Not everyone is happy with the way things are going. Airlines complain of delays and high costs with NextGen, and Airlines for America wants the government out of the air traffic business, replaced by a private, not-for-profit corporation, much like Nav Canada, which runs air traffic north of the U.S. border. "They've been working on NextGen for 10 years and spent $6 billion and they don't have anything to show for it," said Sharon Pinkerton, the group's senior vice-president for policy and regulatory affairs. House Transportation Committee Chairman Bill Shuster (R-Penn.) is working on a bill to end the FAA's role.
The FAA has in fact been rolling out NextGen in phases, as it perfects the technology, receives funding from Congress and as airlines install receiving equipment in their planes. In May, a computerized messaging system was unveiled that should speed communication between control towers and pilots.
The new system, called Data Comm, kicks in when bad weather or delays mean planes need to change their flight plans. It sends new routes directly to planes awaiting takeoff, and heading toward bad weather. Currently, controllers read the new instructions to pilots over the radio, and it can take several minutes for a pilot to confirm his new route by voice, and then manually enter it into the plane's flight computer. The FAA hopes to have Data Comm in place at 56 airports by the end of 2016, the AP reported.
Already, computer-generated flight paths that use GPS tracking let airlines fly straighter routes cutting trip lengths by as much as 12% to 15%, said Pinkerton. That's money that helps the bottom line of airlines and reduces time lost by passengers.
Still, the airline group says Congress's inability to ensure regular funding for NextGen and what it calls a burdensome federal bureaucracy mean the FAA should leave air traffic control to the industry and other stakeholders and let the FAA focus on safety and training.
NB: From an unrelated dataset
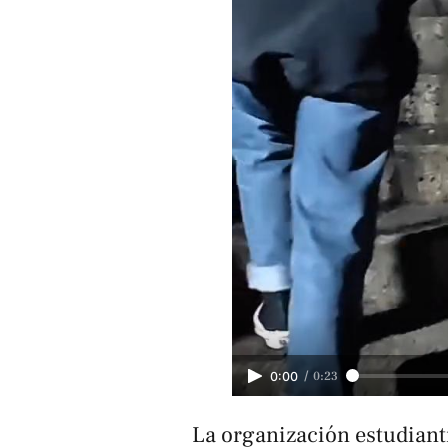
/
0:23
0:00
La organización estudianti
"Stable, predictable funding is an essential next step for Congress," said Paul Rinaldi, president of the National Air Traffic Controllers Association, who noted the country is running out of controllers as government shutdowns interfere with hiring.
The growth of drones may also upset the plans for NextGen. Unmanned aircraft, especially full-sized planes flying in commercial airspace, weren't part of the plan when NextGen was first devised, FAA officials said last year.
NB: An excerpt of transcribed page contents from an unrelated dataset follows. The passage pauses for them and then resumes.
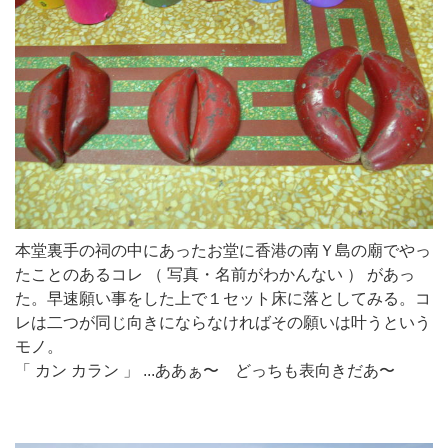
本堂裏手の祠の中にあったお堂に香港の南Ｙ島の廟でやっ
たことのあるコレ （ 写真・名前がわかんない ） があっ
た。早速願い事をした上で１セット床に落としてみる。コ
レは二つが同じ向きにならなければその願いは叶うという
モノ。
「 カン カラン 」 ...ああぁ〜 どっちも表向きだあ〜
Airlines aren't the only people who aren't fans of NextGen's new, fuel-efficient landing patterns. In Phoenix, one of a handful of cities already plugged in to the NextGen system, new flight paths meant to ease air traffic congestion and save fuel have so angered residents who now live under the constant noise of approaching aircraft, that Mayor Greg Stanton announced in June he's suing the FAA. Residents of Chicago, Boston and New York have also complained about noise from new flight paths, the AP reported.